C’est très long, mais au bout d’un certain temps, on voit des signes positifs. La consommation se stabilise, le jeune commence à s’occuper de lui-même, à aller chez le dentiste et chez le médecin. L’idée est de stopper la détérioration.

Il y a d’autres ressources pour les jeunes qui sont rendus à un autre niveau de leur cheminement. Mais pour notre clientèle, le seul fait d’occuper un espace, de ne pas faire de bruit, d’être salubre et de payer son loyer, juste ça c’est énorme.

Mais il y a quand même beaucoup de gens qui vont dire: "Moi aussi, j’aimerais avoir un logement subventionné où je pourrais fumer du pot et boire de la bière toute la journée."
On l’oublie trop souvent, mais le logement, c’est un droit. Quand le feu est endigué, là tu peux commencer à parler des autres problèmes. Le logement ne règle pas tout, mais c’est un ancrage. Il faut faire très attention parce que le dérapage est très rapide. Si tu retires à ces jeunes le droit au logement, puis le droit de circuler en paix, il leur reste quoi après?

Justement, comment vont les relations entre les jeunes de la rue et la police?
Ça ne s’est pas amélioré. On leur demande de se déplacer. On leur donne beaucoup de contraventions pour avoir craché à terre ou traversé la rue au mauvais endroit. Il y a du nettoyage sur le Plateau et au Carré Saint-Louis. Il y a des quartiers où on tolère très mal la mendicité. La réaction de la police est variable. Dans certains cas, on a une bonne collaboration. À d’autres endroits, comme au centre-ville et au Centre-Sud, on n’a pas le même niveau de collaboration.
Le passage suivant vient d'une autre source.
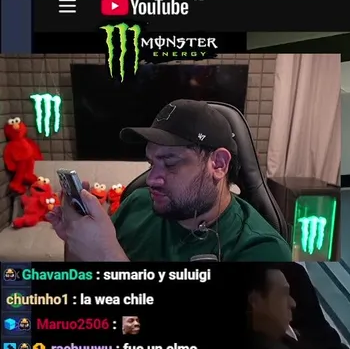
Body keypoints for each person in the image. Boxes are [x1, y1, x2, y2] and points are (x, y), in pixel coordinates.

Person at [48, 99, 290, 262]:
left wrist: (108, 256)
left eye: (171, 163)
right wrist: (76, 237)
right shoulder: (137, 204)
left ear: (218, 164)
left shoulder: (261, 250)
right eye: (151, 163)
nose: (151, 179)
L’itinérance est-elle inévitable?
De la marginalité, il y en aura toujours, mais je constate qu’on crée de l’exclusion. Les politiques gouvernementales créent de l’itinérance. Cinquante pour cent de nos jeunes ont connu un type de placement, en centre d’accueil, par exemple. Presque tous ont connu la pauvreté, la précarité et la violence. Un jeune dans cette situation est très fragile. À l’école, on devrait pouvoir s’en occuper, mais les profs sont débordés, les classes en surnombre et il n’y a plus de psycho-éducateurs. Alors le prof met le jeune à la porte. En secondaire III, le jeune décroche tout simplement. Ceux qui ont été placés en centre d’accueil en sortent à 18 ans, comme ça, "Bonjour la vie!". Si le jeune fume du pot, il va se ramasser dans un parc, rencontrer les dealers, et oups! il commence à se piquer… On aurait pu intervenir à l’école et dans la famille. Quand ils arrivent chez nous, il est déjà pas mal tard.